Recorded data:
=== Section Start ===
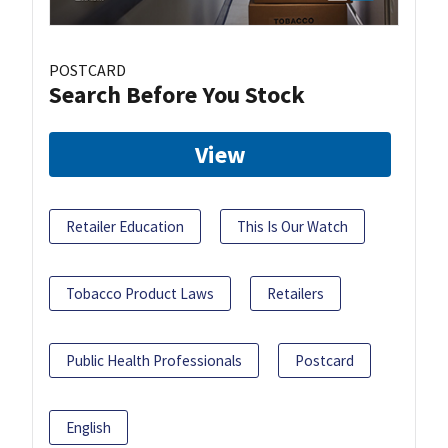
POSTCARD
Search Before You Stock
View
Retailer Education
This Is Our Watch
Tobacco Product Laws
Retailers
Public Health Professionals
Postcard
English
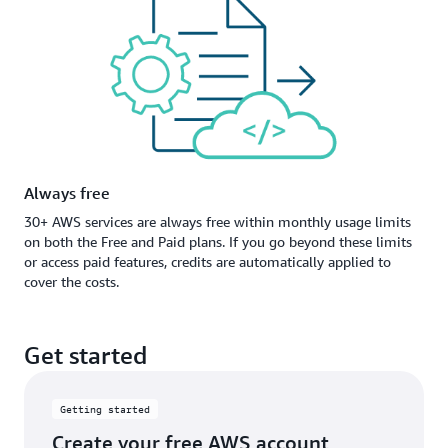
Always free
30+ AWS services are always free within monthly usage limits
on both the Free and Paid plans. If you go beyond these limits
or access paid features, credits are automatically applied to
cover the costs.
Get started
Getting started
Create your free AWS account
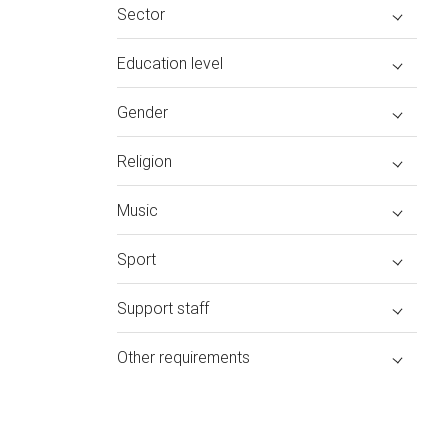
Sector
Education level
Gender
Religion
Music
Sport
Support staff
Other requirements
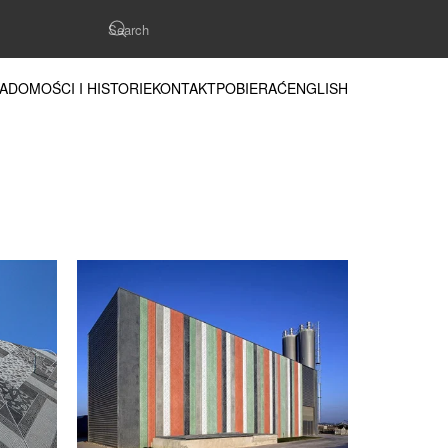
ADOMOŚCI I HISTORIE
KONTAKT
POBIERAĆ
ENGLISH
=== Section End ===
=== Section Start ===
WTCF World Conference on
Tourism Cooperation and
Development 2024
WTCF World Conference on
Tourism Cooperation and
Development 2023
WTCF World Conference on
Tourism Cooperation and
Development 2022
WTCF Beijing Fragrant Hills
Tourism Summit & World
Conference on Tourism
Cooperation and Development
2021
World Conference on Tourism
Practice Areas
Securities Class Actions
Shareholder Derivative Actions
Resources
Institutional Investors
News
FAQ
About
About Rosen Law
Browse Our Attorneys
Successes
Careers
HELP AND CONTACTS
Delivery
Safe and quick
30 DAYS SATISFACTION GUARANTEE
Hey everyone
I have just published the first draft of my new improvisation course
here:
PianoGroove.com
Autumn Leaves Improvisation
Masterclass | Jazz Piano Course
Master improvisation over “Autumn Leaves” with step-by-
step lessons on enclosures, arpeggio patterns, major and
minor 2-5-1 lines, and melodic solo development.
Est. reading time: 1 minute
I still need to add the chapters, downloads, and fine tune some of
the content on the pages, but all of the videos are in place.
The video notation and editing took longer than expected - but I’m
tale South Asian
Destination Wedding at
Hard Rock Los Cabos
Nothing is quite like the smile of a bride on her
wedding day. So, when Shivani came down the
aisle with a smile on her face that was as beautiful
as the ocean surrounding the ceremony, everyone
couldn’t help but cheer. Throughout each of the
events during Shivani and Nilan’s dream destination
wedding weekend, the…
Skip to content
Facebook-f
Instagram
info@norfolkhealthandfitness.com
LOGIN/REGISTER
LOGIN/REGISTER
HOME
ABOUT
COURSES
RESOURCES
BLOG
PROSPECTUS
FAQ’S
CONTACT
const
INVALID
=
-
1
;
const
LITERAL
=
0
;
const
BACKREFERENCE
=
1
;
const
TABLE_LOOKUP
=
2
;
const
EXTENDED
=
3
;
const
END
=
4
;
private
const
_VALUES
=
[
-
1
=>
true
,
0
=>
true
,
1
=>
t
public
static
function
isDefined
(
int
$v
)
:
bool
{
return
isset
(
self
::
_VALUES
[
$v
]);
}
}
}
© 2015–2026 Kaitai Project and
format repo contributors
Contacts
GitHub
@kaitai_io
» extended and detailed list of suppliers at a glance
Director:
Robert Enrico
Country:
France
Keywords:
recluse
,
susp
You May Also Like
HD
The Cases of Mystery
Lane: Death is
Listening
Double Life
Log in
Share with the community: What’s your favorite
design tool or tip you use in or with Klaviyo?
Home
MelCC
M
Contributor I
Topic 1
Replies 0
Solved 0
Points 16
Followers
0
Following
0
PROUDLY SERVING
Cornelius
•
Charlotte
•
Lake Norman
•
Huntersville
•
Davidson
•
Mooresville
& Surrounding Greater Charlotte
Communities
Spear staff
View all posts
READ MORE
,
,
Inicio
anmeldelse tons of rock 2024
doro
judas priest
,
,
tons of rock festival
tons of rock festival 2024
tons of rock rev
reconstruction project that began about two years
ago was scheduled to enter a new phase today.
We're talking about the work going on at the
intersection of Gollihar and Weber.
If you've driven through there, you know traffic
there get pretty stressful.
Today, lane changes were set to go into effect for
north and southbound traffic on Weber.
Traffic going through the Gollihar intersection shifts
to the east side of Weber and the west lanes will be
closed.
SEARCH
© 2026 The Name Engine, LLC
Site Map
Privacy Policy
=== Section End ===
=== Section Start ===
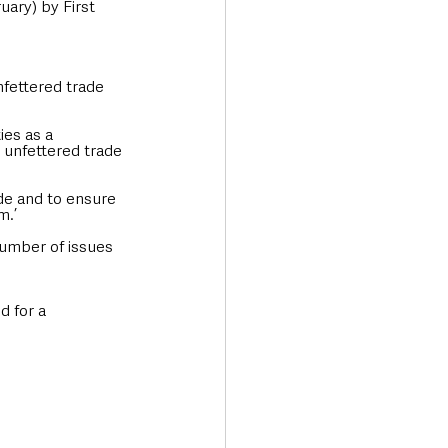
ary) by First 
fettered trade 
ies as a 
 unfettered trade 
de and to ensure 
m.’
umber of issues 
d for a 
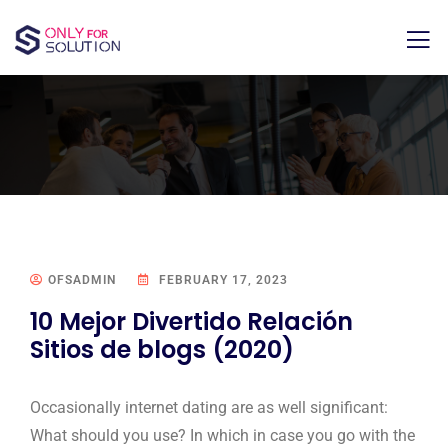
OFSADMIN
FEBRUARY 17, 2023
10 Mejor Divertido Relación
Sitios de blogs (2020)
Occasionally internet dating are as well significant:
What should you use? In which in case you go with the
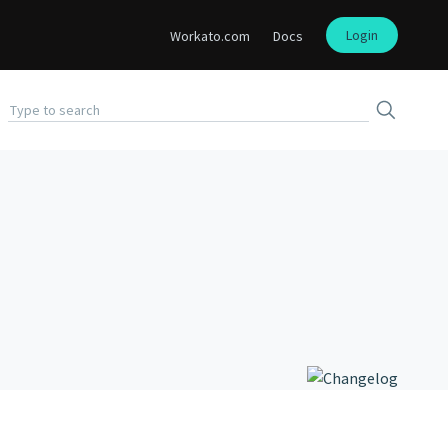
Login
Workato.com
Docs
=== Section End ===
What to do: Please transcribe only the lines in the records above running from the line that has "ago was scheduled to enter a new phase today." through the line that has "Privacy Policy", both included, exactly as they appear.

Result below:
ago was scheduled to enter a new phase today.
We're talking about the work going on at the
intersection of Gollihar and Weber.
If you've driven through there, you know traffic
there get pretty stressful.
Today, lane changes were set to go into effect for
north and southbound traffic on Weber.
Traffic going through the Gollihar intersection shifts
to the east side of Weber and the west lanes will be
closed.
SEARCH
© 2026 The Name Engine, LLC
Site Map
Privacy Policy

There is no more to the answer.